*HOW TO COMPLETE THIS TASK*
What is needed is a faithful transcription of all the data below, pictures excluded.

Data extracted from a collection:
--------------------------------------------------

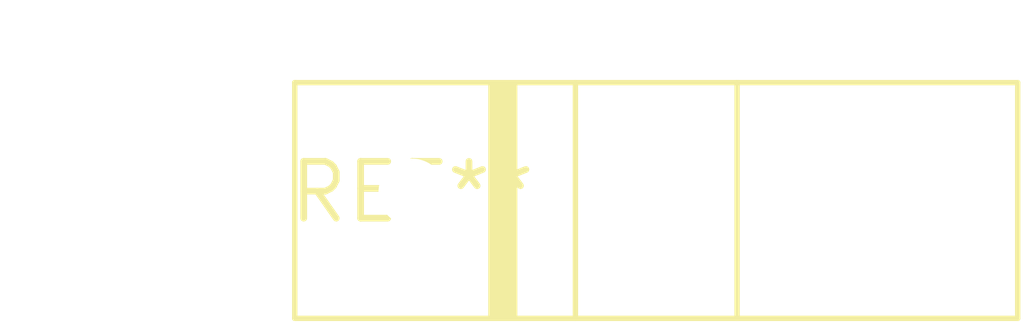
<source format=kicad_pcb>
(kicad_pcb (version 20240108) (generator pcbnew)

  (general
    (thickness 1.6)
  )

  (paper "A4")
  (layers
    (0 "F.Cu" signal)
    (31 "B.Cu" signal)
    (32 "B.Adhes" user "B.Adhesive")
    (33 "F.Adhes" user "F.Adhesive")
    (34 "B.Paste" user)
    (35 "F.Paste" user)
    (36 "B.SilkS" user "B.Silkscreen")
    (37 "F.SilkS" user "F.Silkscreen")
    (38 "B.Mask" user)
    (39 "F.Mask" user)
    (40 "Dwgs.User" user "User.Drawings")
    (41 "Cmts.User" user "User.Comments")
    (42 "Eco1.User" user "User.Eco1")
    (43 "Eco2.User" user "User.Eco2")
    (44 "Edge.Cuts" user)
    (45 "Margin" user)
    (46 "B.CrtYd" user "B.Courtyard")
    (47 "F.CrtYd" user "F.Courtyard")
    (48 "B.Fab" user)
    (49 "F.Fab" user)
    (50 "User.1" user)
    (51 "User.2" user)
    (52 "User.3" user)
    (53 "User.4" user)
    (54 "User.5" user)
    (55 "User.6" user)
    (56 "User.7" user)
    (57 "User.8" user)
    (58 "User.9" user)
  )

  (setup
    (pad_to_mask_clearance 0)
    (pcbplotparams
      (layerselection 0x00010fc_ffffffff)
      (plot_on_all_layers_selection 0x0000000_00000000)
      (disableapertmacros false)
      (usegerberextensions false)
      (usegerberattributes false)
      (usegerberadvancedattributes false)
      (creategerberjobfile false)
      (dashed_line_dash_ratio 12.000000)
      (dashed_line_gap_ratio 3.000000)
      (svgprecision 4)
      (plotframeref false)
      (viasonmask false)
      (mode 1)
      (useauxorigin false)
      (hpglpennumber 1)
      (hpglpenspeed 20)
      (hpglpendiameter 15.000000)
      (dxfpolygonmode false)
      (dxfimperialunits false)
      (dxfusepcbnewfont false)
      (psnegative false)
      (psa4output false)
      (plotreference false)
      (plotvalue false)
      (plotinvisibletext false)
      (sketchpadsonfab false)
      (subtractmaskfromsilk false)
      (outputformat 1)
      (mirror false)
      (drillshape 1)
      (scaleselection 1)
      (outputdirectory "")
    )
  )

  (net 0 "")

  (footprint "D_DO-247_Vertical" (layer "F.Cu") (at 0 0))

)

</source>
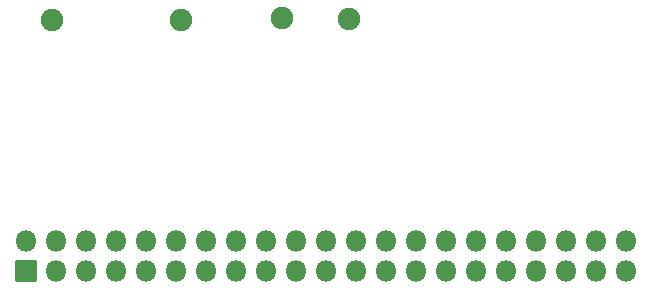
<source format=gbr>
G04 #@! TF.GenerationSoftware,KiCad,Pcbnew,6.0.11*
G04 #@! TF.CreationDate,2024-12-01T17:45:42+01:00*
G04 #@! TF.ProjectId,CCS_analog_mux-16in-18out,4343535f-616e-4616-9c6f-675f6d75782d,rev?*
G04 #@! TF.SameCoordinates,Original*
G04 #@! TF.FileFunction,Soldermask,Bot*
G04 #@! TF.FilePolarity,Negative*
%FSLAX46Y46*%
G04 Gerber Fmt 4.6, Leading zero omitted, Abs format (unit mm)*
G04 Created by KiCad (PCBNEW 6.0.11) date 2024-12-01 17:45:42*
%MOMM*%
%LPD*%
G01*
G04 APERTURE LIST*
G04 Aperture macros list*
%AMRoundRect*
0 Rectangle with rounded corners*
0 $1 Rounding radius*
0 $2 $3 $4 $5 $6 $7 $8 $9 X,Y pos of 4 corners*
0 Add a 4 corners polygon primitive as box body*
4,1,4,$2,$3,$4,$5,$6,$7,$8,$9,$2,$3,0*
0 Add four circle primitives for the rounded corners*
1,1,$1+$1,$2,$3*
1,1,$1+$1,$4,$5*
1,1,$1+$1,$6,$7*
1,1,$1+$1,$8,$9*
0 Add four rect primitives between the rounded corners*
20,1,$1+$1,$2,$3,$4,$5,0*
20,1,$1+$1,$4,$5,$6,$7,0*
20,1,$1+$1,$6,$7,$8,$9,0*
20,1,$1+$1,$8,$9,$2,$3,0*%
G04 Aperture macros list end*
%ADD10C,1.902000*%
%ADD11O,1.802000X1.802000*%
%ADD12RoundRect,0.051000X0.850000X-0.850000X0.850000X0.850000X-0.850000X0.850000X-0.850000X-0.850000X0*%
G04 APERTURE END LIST*
D10*
X63590000Y-36070000D03*
X57880000Y-36000000D03*
D11*
X87030000Y-54914000D03*
X87030000Y-57454000D03*
X84490000Y-54914000D03*
X84490000Y-57454000D03*
X81950000Y-54914000D03*
X81950000Y-57454000D03*
X79410000Y-54914000D03*
X79410000Y-57454000D03*
X76870000Y-54914000D03*
X76870000Y-57454000D03*
X74330000Y-54914000D03*
X74330000Y-57454000D03*
X71790000Y-54914000D03*
X71790000Y-57454000D03*
X69250000Y-54914000D03*
X69250000Y-57454000D03*
X66710000Y-54914000D03*
X66710000Y-57454000D03*
X64170000Y-54914000D03*
X64170000Y-57454000D03*
X61630000Y-54914000D03*
X61630000Y-57454000D03*
X59090000Y-54914000D03*
X59090000Y-57454000D03*
X56550000Y-54914000D03*
X56550000Y-57454000D03*
X54010000Y-54914000D03*
X54010000Y-57454000D03*
X51470000Y-54914000D03*
X51470000Y-57454000D03*
X48930000Y-54914000D03*
X48930000Y-57454000D03*
X46390000Y-54914000D03*
X46390000Y-57454000D03*
X43850000Y-54914000D03*
X43850000Y-57454000D03*
X41310000Y-54914000D03*
X41310000Y-57454000D03*
X38770000Y-54914000D03*
X38770000Y-57454000D03*
X36230000Y-54914000D03*
D12*
X36230000Y-57454000D03*
D10*
X49323700Y-36143400D03*
X38376300Y-36143400D03*
M02*

</source>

--------------------------------------------------

*ANSWER AREA*
<source format=kicad_pcb>
(kicad_pcb (version 20240108) (generator pcbnew)

  (general
    (thickness 1.6)
  )

  (paper "A4")
  (layers
    (0 "F.Cu" signal)
    (31 "B.Cu" signal)
    (32 "B.Adhes" user "B.Adhesive")
    (33 "F.Adhes" user "F.Adhesive")
    (34 "B.Paste" user)
    (35 "F.Paste" user)
    (36 "B.SilkS" user "B.Silkscreen")
    (37 "F.SilkS" user "F.Silkscreen")
    (38 "B.Mask" user)
    (39 "F.Mask" user)
    (40 "Dwgs.User" user "User.Drawings")
    (41 "Cmts.User" user "User.Comments")
    (42 "Eco1.User" user "User.Eco1")
    (43 "Eco2.User" user "User.Eco2")
    (44 "Edge.Cuts" user)
    (45 "Margin" user)
    (46 "B.CrtYd" user "B.Courtyard")
    (47 "F.CrtYd" user "F.Courtyard")
    (48 "B.Fab" user)
    (49 "F.Fab" user)
    (50 "User.1" user)
    (51 "User.2" user)
    (52 "User.3" user)
    (53 "User.4" user)
    (54 "User.5" user)
    (55 "User.6" user)
    (56 "User.7" user)
    (57 "User.8" user)
    (58 "User.9" user)
  )

  (setup
    (pad_to_mask_clearance 0)
    (pcbplotparams
      (layerselection 0x00010fc_ffffffff)
      (plot_on_all_layers_selection 0x0000000_00000000)
      (disableapertmacros false)
      (usegerberextensions false)
      (usegerberattributes false)
      (usegerberadvancedattributes false)
      (creategerberjobfile false)
      (dashed_line_dash_ratio 12.000000)
      (dashed_line_gap_ratio 3.000000)
      (svgprecision 4)
      (plotframeref false)
      (viasonmask false)
      (mode 1)
      (useauxorigin false)
      (hpglpennumber 1)
      (hpglpenspeed 20)
      (hpglpendiameter 15.000000)
      (dxfpolygonmode false)
      (dxfimperialunits false)
      (dxfusepcbnewfont false)
      (psnegative false)
      (psa4output false)
      (plotreference false)
      (plotvalue false)
      (plotinvisibletext false)
      (sketchpadsonfab false)
      (subtractmaskfromsilk false)
      (outputformat 1)
      (mirror false)
      (drillshape 1)
      (scaleselection 1)
      (outputdirectory "")
    )
  )

  (net 0 "")

  (footprint "D_DO-247_Vertical" (layer "F.Cu") (at 0 0))

)

</source>
<source format=gbr>
G04 #@! TF.GenerationSoftware,KiCad,Pcbnew,6.0.11*
G04 #@! TF.CreationDate,2024-12-01T17:45:42+01:00*
G04 #@! TF.ProjectId,CCS_analog_mux-16in-18out,4343535f-616e-4616-9c6f-675f6d75782d,rev?*
G04 #@! TF.SameCoordinates,Original*
G04 #@! TF.FileFunction,Soldermask,Bot*
G04 #@! TF.FilePolarity,Negative*
%FSLAX46Y46*%
G04 Gerber Fmt 4.6, Leading zero omitted, Abs format (unit mm)*
G04 Created by KiCad (PCBNEW 6.0.11) date 2024-12-01 17:45:42*
%MOMM*%
%LPD*%
G01*
G04 APERTURE LIST*
G04 Aperture macros list*
%AMRoundRect*
0 Rectangle with rounded corners*
0 $1 Rounding radius*
0 $2 $3 $4 $5 $6 $7 $8 $9 X,Y pos of 4 corners*
0 Add a 4 corners polygon primitive as box body*
4,1,4,$2,$3,$4,$5,$6,$7,$8,$9,$2,$3,0*
0 Add four circle primitives for the rounded corners*
1,1,$1+$1,$2,$3*
1,1,$1+$1,$4,$5*
1,1,$1+$1,$6,$7*
1,1,$1+$1,$8,$9*
0 Add four rect primitives between the rounded corners*
20,1,$1+$1,$2,$3,$4,$5,0*
20,1,$1+$1,$4,$5,$6,$7,0*
20,1,$1+$1,$6,$7,$8,$9,0*
20,1,$1+$1,$8,$9,$2,$3,0*%
G04 Aperture macros list end*
%ADD10C,1.902000*%
%ADD11O,1.802000X1.802000*%
%ADD12RoundRect,0.051000X0.850000X-0.850000X0.850000X0.850000X-0.850000X0.850000X-0.850000X-0.850000X0*%
G04 APERTURE END LIST*
D10*
X63590000Y-36070000D03*
X57880000Y-36000000D03*
D11*
X87030000Y-54914000D03*
X87030000Y-57454000D03*
X84490000Y-54914000D03*
X84490000Y-57454000D03*
X81950000Y-54914000D03*
X81950000Y-57454000D03*
X79410000Y-54914000D03*
X79410000Y-57454000D03*
X76870000Y-54914000D03*
X76870000Y-57454000D03*
X74330000Y-54914000D03*
X74330000Y-57454000D03*
X71790000Y-54914000D03*
X71790000Y-57454000D03*
X69250000Y-54914000D03*
X69250000Y-57454000D03*
X66710000Y-54914000D03*
X66710000Y-57454000D03*
X64170000Y-54914000D03*
X64170000Y-57454000D03*
X61630000Y-54914000D03*
X61630000Y-57454000D03*
X59090000Y-54914000D03*
X59090000Y-57454000D03*
X56550000Y-54914000D03*
X56550000Y-57454000D03*
X54010000Y-54914000D03*
X54010000Y-57454000D03*
X51470000Y-54914000D03*
X51470000Y-57454000D03*
X48930000Y-54914000D03*
X48930000Y-57454000D03*
X46390000Y-54914000D03*
X46390000Y-57454000D03*
X43850000Y-54914000D03*
X43850000Y-57454000D03*
X41310000Y-54914000D03*
X41310000Y-57454000D03*
X38770000Y-54914000D03*
X38770000Y-57454000D03*
X36230000Y-54914000D03*
D12*
X36230000Y-57454000D03*
D10*
X49323700Y-36143400D03*
X38376300Y-36143400D03*
M02*

</source>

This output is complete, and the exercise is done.